During the battle, the area near the house may have served as a gathering place for the staff of Gen. Thomas Rowley’s staff — a Union battery was stationed across the intersection near the Shultz House. A monument to the 149th Pennsylvania Volunteer Infantry Regiment, Company D, stands in front of the home. Company D has been separated from the rest of the regiment and tried to rejoin the main group, but when the regiment was forced to retreat, Company D made a stand here to cover their brothers in arms. It’s not clear exactly when or how the cannonballs that are still embedded in one of its brick walls came to rest there. (Only eight other structures in Gettysburg can also boast of in-wall cannonballs.)

In 1896, the U.S. War Department honored the Shultz House with a plaque for its role in the battle, and it’s considered a protected historic building, having been a stop of local tours of historic homes for years.

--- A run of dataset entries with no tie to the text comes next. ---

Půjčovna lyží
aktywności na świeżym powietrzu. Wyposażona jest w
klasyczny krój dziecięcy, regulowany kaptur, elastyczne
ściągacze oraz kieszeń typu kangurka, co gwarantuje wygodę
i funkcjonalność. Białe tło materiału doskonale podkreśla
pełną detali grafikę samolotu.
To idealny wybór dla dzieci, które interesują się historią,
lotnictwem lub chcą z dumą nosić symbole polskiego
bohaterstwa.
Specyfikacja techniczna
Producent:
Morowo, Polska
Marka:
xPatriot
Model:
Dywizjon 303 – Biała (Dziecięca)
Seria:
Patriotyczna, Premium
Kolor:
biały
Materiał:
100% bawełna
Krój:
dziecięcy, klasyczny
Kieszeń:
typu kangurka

The home’s currently owned by a family that bought it in 2021 for $763,900 from the daughter of a Civil War re-enactor. The current owners have to move for work-related reasons, according to their real estate agent.

What You get for $825,000

The 5,189-square-foot Victorian mansion has six bedrooms, five bathrooms and formal living room and dining room, a double parlor, eat-in kitchen, four gas fire places, the original brass and crystal chandeliers and sconces, an office, a library, stained-glass windows, clawfoot tub, marble shower, double balcony, wraparound porch and 1.67 acres of land. The murals in the home show Virginia’s Natural Bridge and West Point, New York.

The Shultz House is also within walking distance of downtown Gettysburg, but history buffs will probably be most impressed by the historic battlefield next door.